What this exercise asks
(1) For the TikTok ban article, decide whether each statement below agrees with it. Answer yes or no, and quote the words that settle each one.
(a) ByteDance is based in Beijing.
(b) Friday's negotiations produced a deal for ByteDance to shed TikTok's U.S. operations.
(c) The U.S. Treasury Department commented on the matter.
(2) Using the TikTok ban article, answer these questions:
(a) How many active monthly users does TikTok have in the United States?
(b) What valuation did ByteDance expect for TikTok?
(c) Which professional social media network does Microsoft already own?

Page extract
::::::
President Donald Trump said on Friday he would sign an executive order as soon as Saturday to ban TikTok in the United States, ratcheting up the pressure on the popular short-video app’s Chinese owner to sell it.
The move would be the culmination of U.S. national security concerns over the safety of the personal data that TikTok handles. It would represent a major blow for TikTok’s owner, Beijing-based ByteDance, which became one of only a handful of truly global Chinese conglomerates thanks to app’s commercial success.
Trump’s announcement followed frantic negotiations on Friday between the White House, ByteDance and potential buyers of TikTok, including Microsoft Corp. They failed to produce a deal that would result in the Chinese company shedding the app’s U.S. operations, according to people familiar with the matter. The talks are expected to continue in the coming days.
While Microsoft already owns professional social media network LinkedIn, it would face fewer regulatory hurdles in acquiring TikTok than its more direct competitors, such as FaceBook Inc, one of the sources said.
But ByteDance’s valuation expectations for TikTok of more than $50 billion, and its insistence on retaining a minority stake in the app complicated deal talks, another source said.
“Not the deal that you have been hearing about, that they are going to buy and sell… and Microsoft and another one. We are not an M&A (mergers and acquisitions) country,” Trump said.
It was not immediately clear what authority Trump had to ban TikTok, which has up to 80 million active monthly users in the United States. It was also not clear how the ban would be enforced and what legal challenges it would face.
ByteDance, Microsoft and the U.S. Treasury Department, which chairs the government panel that has been reviewing ByteDance’s ownership of TikTok, declined to comment.
“While we do not comment on rumors or speculation, we are confident in the long-term success of TikTok,” TikTok said in a statement.
::::::
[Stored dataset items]
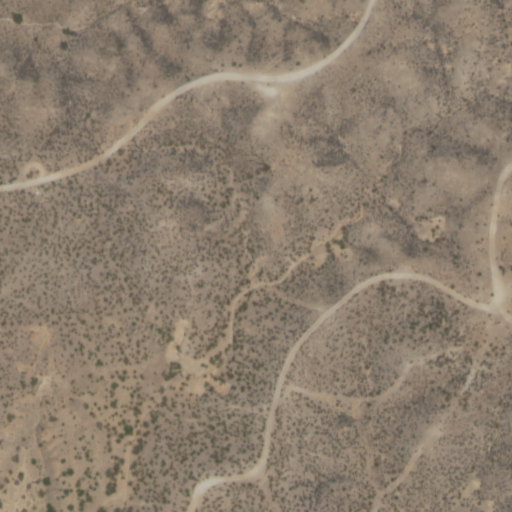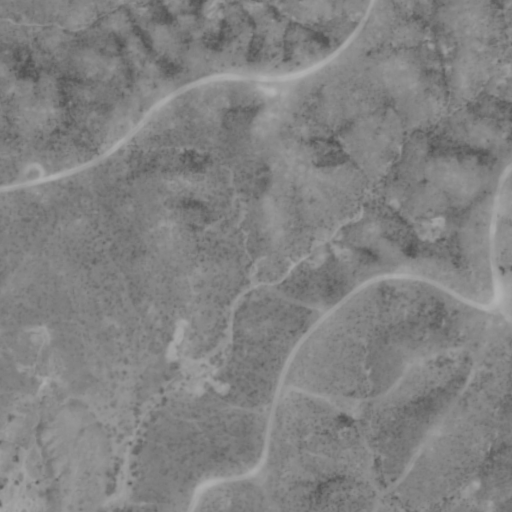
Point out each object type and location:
road: (187, 83)
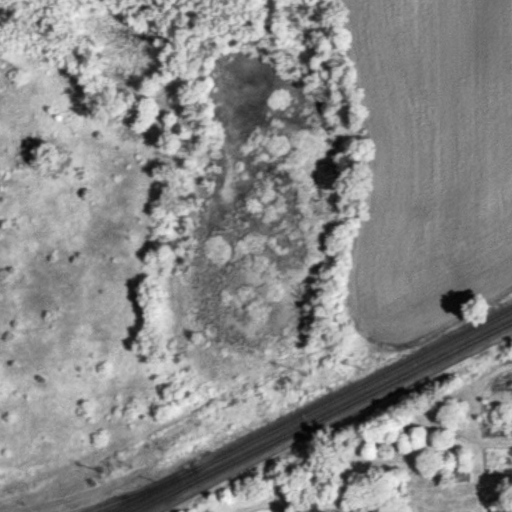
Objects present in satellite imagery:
railway: (310, 410)
railway: (321, 416)
railway: (131, 495)
building: (501, 509)
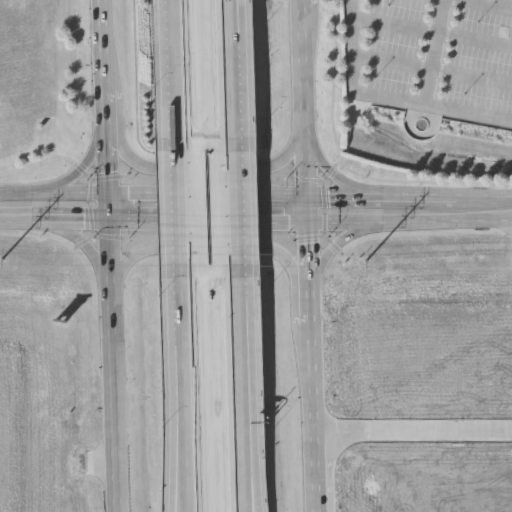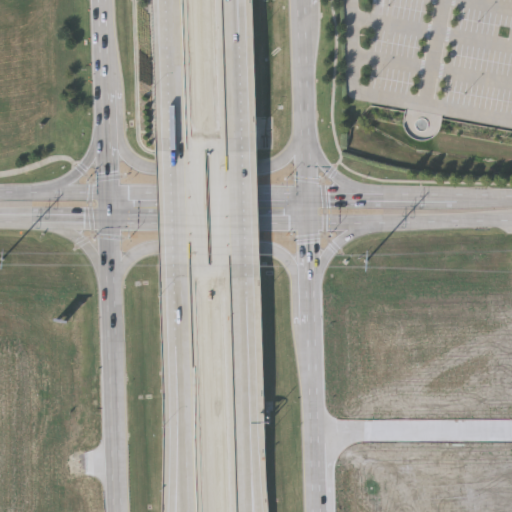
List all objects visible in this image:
road: (485, 4)
road: (431, 30)
road: (107, 40)
road: (435, 63)
road: (432, 69)
road: (233, 74)
road: (172, 75)
road: (387, 100)
road: (109, 115)
road: (90, 158)
road: (329, 166)
road: (194, 167)
road: (110, 171)
traffic signals: (110, 192)
road: (255, 192)
traffic signals: (312, 194)
road: (175, 209)
road: (236, 209)
traffic signals: (111, 220)
road: (255, 220)
traffic signals: (312, 220)
road: (78, 241)
road: (338, 242)
road: (218, 249)
road: (312, 255)
power tower: (367, 260)
power tower: (2, 262)
road: (114, 351)
road: (242, 366)
road: (179, 386)
road: (414, 430)
road: (67, 468)
road: (247, 487)
road: (250, 487)
road: (181, 508)
road: (182, 508)
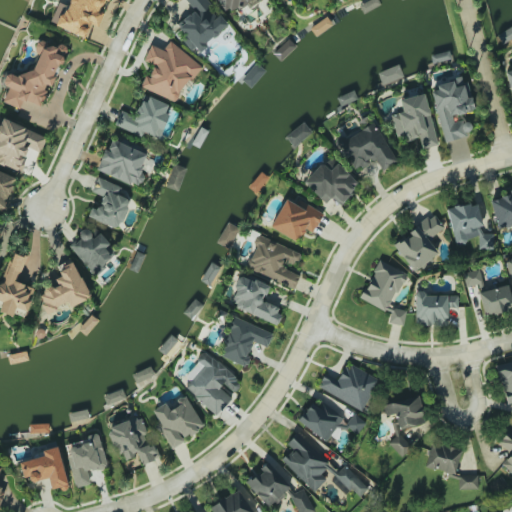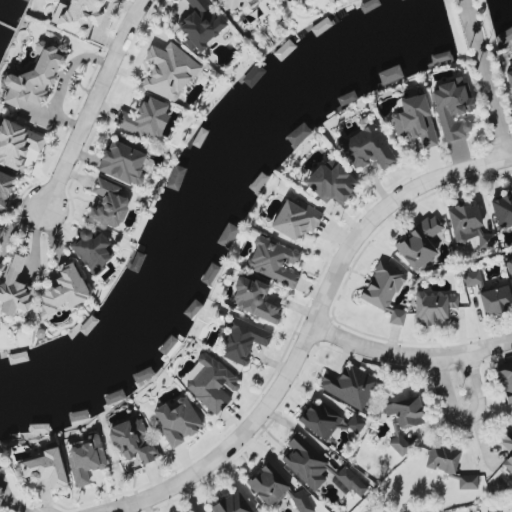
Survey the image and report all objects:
building: (230, 4)
building: (231, 4)
building: (78, 16)
building: (82, 17)
building: (201, 25)
building: (200, 27)
building: (504, 34)
building: (284, 49)
building: (168, 72)
building: (169, 72)
building: (253, 74)
building: (389, 74)
building: (33, 78)
road: (486, 78)
building: (34, 80)
building: (509, 80)
building: (510, 80)
road: (92, 104)
building: (452, 108)
building: (451, 110)
building: (145, 118)
building: (144, 120)
building: (414, 121)
building: (414, 122)
building: (297, 134)
building: (16, 143)
building: (17, 143)
building: (365, 148)
building: (366, 149)
building: (122, 160)
building: (122, 163)
building: (175, 176)
building: (258, 181)
building: (330, 183)
building: (330, 183)
building: (5, 186)
building: (5, 190)
building: (109, 201)
building: (108, 204)
building: (502, 209)
building: (295, 219)
building: (297, 219)
building: (468, 226)
building: (228, 235)
building: (419, 242)
building: (92, 250)
building: (92, 251)
building: (138, 258)
building: (274, 261)
building: (509, 264)
building: (472, 277)
building: (16, 284)
building: (63, 288)
building: (14, 289)
building: (385, 290)
building: (66, 291)
building: (495, 299)
building: (254, 300)
building: (433, 308)
road: (312, 330)
building: (242, 340)
road: (411, 357)
building: (210, 383)
building: (506, 383)
building: (349, 385)
road: (456, 386)
building: (320, 419)
building: (176, 420)
building: (403, 421)
building: (355, 424)
building: (37, 428)
building: (133, 440)
building: (507, 449)
building: (84, 458)
building: (442, 458)
building: (304, 462)
building: (45, 468)
building: (351, 481)
building: (467, 481)
building: (267, 485)
building: (1, 491)
building: (301, 502)
building: (230, 504)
::::::
Task-by-task solutions
(1)
(a) Yes: "TikTok’s owner, Beijing-based ByteDance"
(b) No: "They failed to produce a deal that would result in the Chinese company shedding the app’s U.S. operations"
(c) No: "the U.S. Treasury Department, which chairs the government panel that has been reviewing ByteDance’s ownership of TikTok, declined to comment"

(2)
(a) Up to 80 million
(b) More than $50 billion
(c) LinkedIn